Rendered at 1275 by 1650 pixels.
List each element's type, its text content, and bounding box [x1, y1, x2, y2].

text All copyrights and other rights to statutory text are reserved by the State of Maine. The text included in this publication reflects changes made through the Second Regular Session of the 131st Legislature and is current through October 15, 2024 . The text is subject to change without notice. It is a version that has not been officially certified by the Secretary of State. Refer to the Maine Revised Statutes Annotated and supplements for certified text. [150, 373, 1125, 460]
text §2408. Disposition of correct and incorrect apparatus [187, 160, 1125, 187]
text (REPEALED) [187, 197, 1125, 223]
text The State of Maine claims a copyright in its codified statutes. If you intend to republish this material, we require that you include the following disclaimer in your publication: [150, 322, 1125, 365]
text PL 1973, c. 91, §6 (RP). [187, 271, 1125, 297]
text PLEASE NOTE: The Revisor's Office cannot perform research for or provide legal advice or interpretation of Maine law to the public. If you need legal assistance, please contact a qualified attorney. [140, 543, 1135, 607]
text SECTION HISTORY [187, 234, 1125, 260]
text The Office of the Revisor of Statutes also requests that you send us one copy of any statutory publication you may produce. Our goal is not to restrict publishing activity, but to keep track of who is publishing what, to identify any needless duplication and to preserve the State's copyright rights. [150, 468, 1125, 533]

* * *

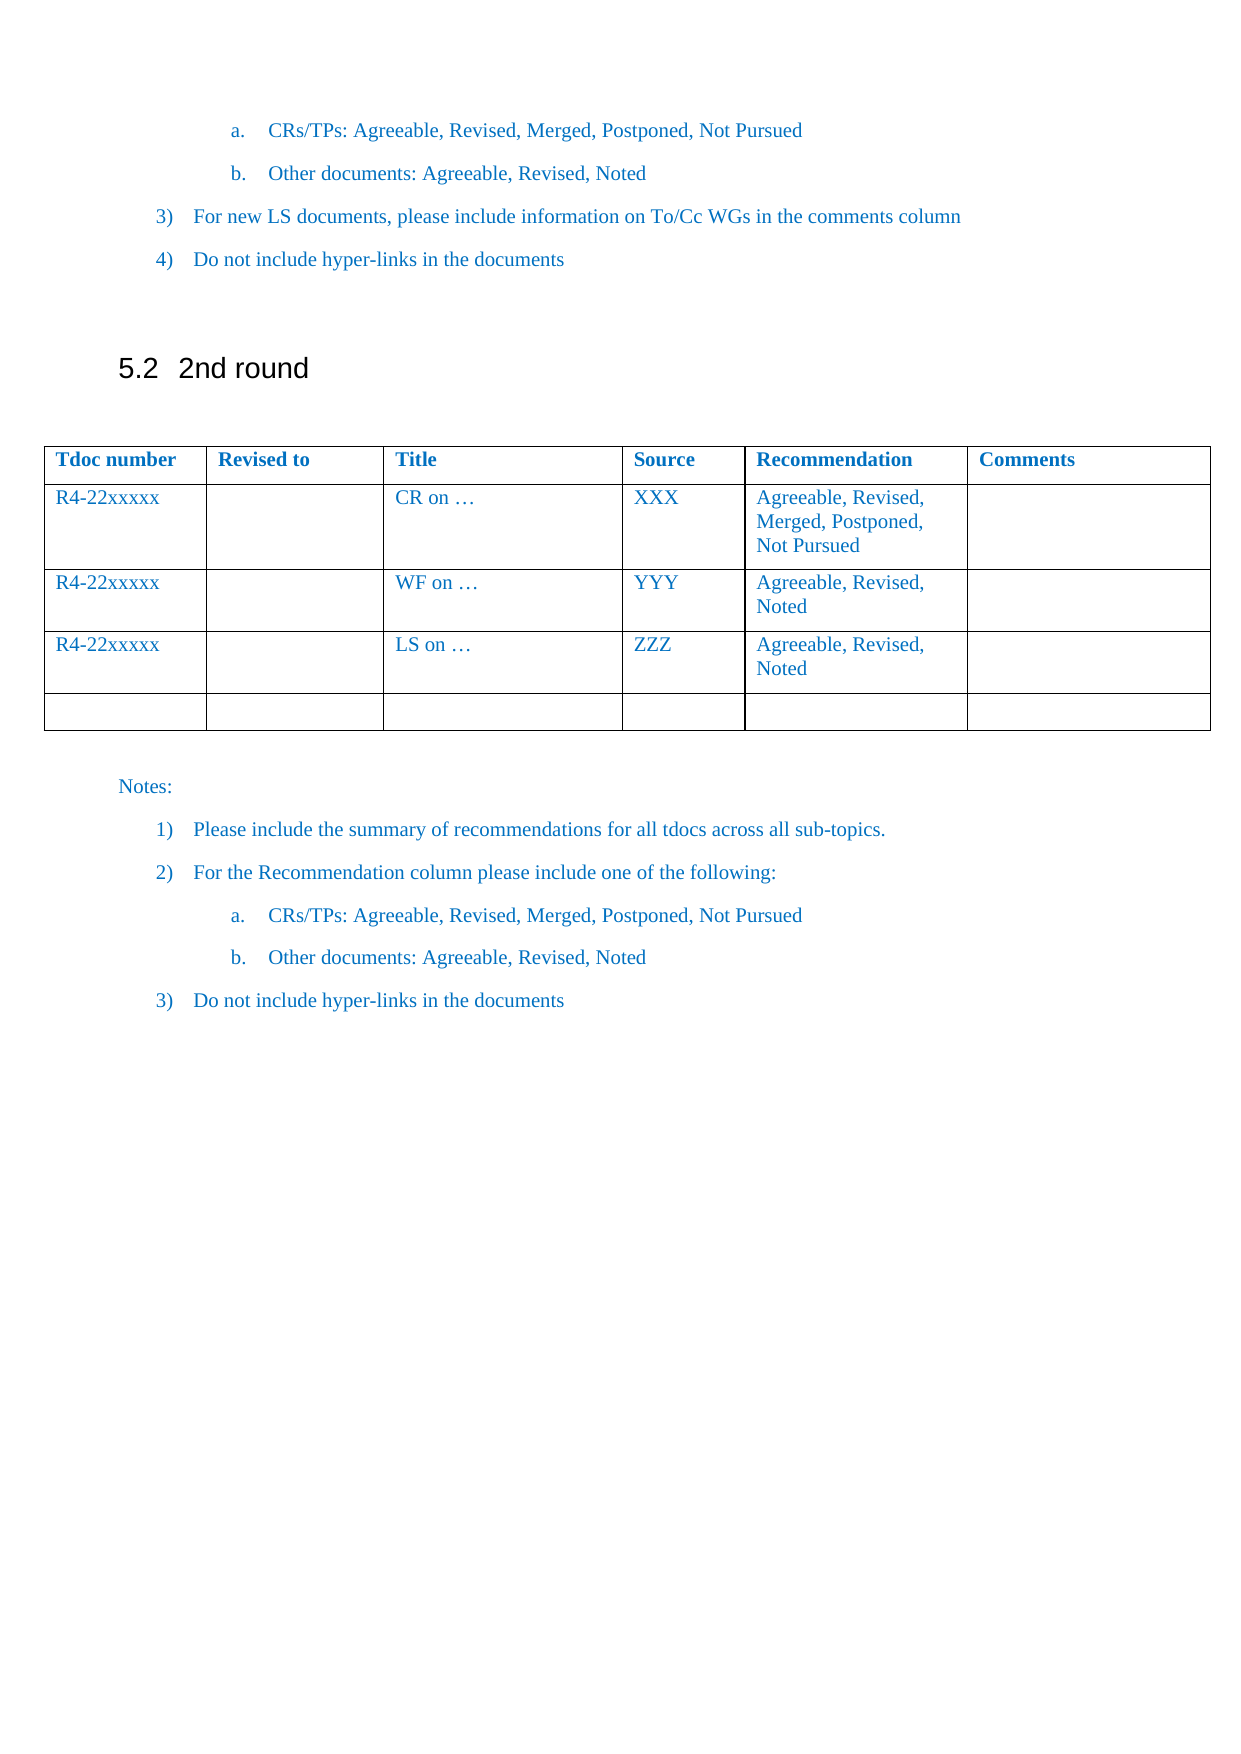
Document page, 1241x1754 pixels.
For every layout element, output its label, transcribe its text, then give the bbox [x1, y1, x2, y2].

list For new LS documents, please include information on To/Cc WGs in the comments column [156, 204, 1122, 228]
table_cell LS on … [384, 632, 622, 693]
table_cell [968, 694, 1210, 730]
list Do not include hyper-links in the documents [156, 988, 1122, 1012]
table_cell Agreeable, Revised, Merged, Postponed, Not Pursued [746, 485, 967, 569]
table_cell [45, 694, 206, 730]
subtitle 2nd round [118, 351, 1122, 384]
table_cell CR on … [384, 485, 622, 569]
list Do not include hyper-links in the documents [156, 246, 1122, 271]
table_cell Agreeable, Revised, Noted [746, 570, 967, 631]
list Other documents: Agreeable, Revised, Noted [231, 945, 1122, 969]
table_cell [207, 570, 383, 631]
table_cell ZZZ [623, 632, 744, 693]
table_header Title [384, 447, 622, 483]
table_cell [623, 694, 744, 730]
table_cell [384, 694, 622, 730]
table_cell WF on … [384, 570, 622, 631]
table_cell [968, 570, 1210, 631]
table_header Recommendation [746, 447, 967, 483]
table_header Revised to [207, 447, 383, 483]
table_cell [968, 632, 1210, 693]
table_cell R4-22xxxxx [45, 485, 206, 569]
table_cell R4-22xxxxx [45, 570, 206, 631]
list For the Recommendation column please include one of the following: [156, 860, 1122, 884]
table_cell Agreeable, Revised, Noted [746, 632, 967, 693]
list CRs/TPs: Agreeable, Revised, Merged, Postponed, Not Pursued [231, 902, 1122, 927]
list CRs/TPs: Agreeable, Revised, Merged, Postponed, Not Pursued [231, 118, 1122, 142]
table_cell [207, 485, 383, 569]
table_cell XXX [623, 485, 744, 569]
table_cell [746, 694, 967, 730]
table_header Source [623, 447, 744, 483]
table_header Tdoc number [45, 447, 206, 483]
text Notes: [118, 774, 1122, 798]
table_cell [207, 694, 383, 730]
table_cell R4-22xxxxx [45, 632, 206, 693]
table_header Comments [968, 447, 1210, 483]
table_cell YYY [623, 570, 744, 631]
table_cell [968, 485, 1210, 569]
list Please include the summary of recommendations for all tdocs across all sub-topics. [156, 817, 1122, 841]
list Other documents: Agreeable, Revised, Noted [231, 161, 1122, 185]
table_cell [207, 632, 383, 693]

* [The problem]: Across the listing above, find each line that holds the word "Postponed". Give only how many there are.

* [Output of the task]: 3